Data to use:
Content starts

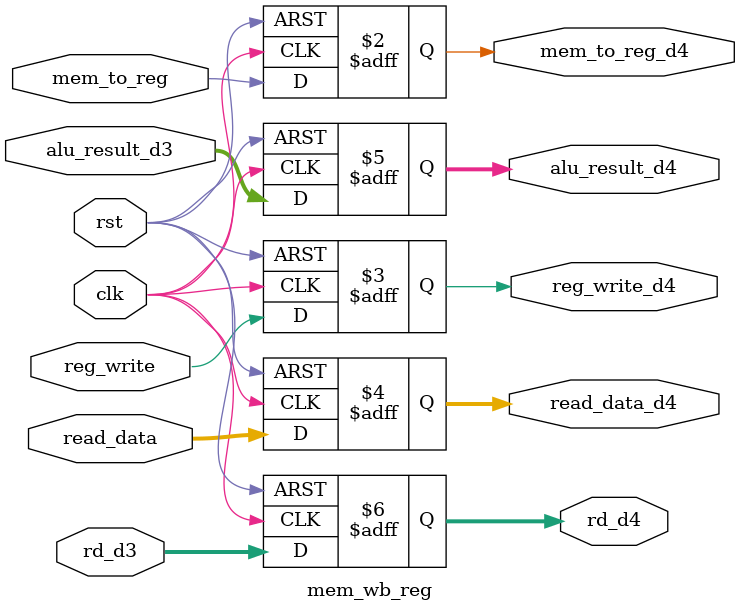
<source format=v>
module mem_wb_reg (
    input wire clk,
    input wire rst,
    input wire mem_to_reg,
    input wire reg_write,
    input wire [63:0] read_data,
    input wire [63:0] alu_result_d3,
    input wire [4:0] rd_d3,

    output reg mem_to_reg_d4,
    output reg reg_write_d4,
    output reg [63:0] read_data_d4,
    output reg [63:0] alu_result_d4,
    output reg [4:0] rd_d4
);

    always @(posedge clk or posedge rst) begin
        if (rst) begin
            mem_to_reg_d4 <= 1'b0;
            reg_write_d4 <= 1'b0;
            read_data_d4 <= 64'b0;
            alu_result_d4 <= 64'b0;
            rd_d4 <= 5'b0;
        end else begin
            mem_to_reg_d4 <= mem_to_reg;
            reg_write_d4 <= reg_write;
            read_data_d4 <= read_data;
            alu_result_d4 <= alu_result_d3;
            rd_d4 <= rd_d3;
        end
    end

endmodule
</source>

Content ends

Exercise brief: Which lines in the data above hold the string "begin"? Show each one.

Completed exercise:
    always @(posedge clk or posedge rst) begin
        if (rst) begin
        end else begin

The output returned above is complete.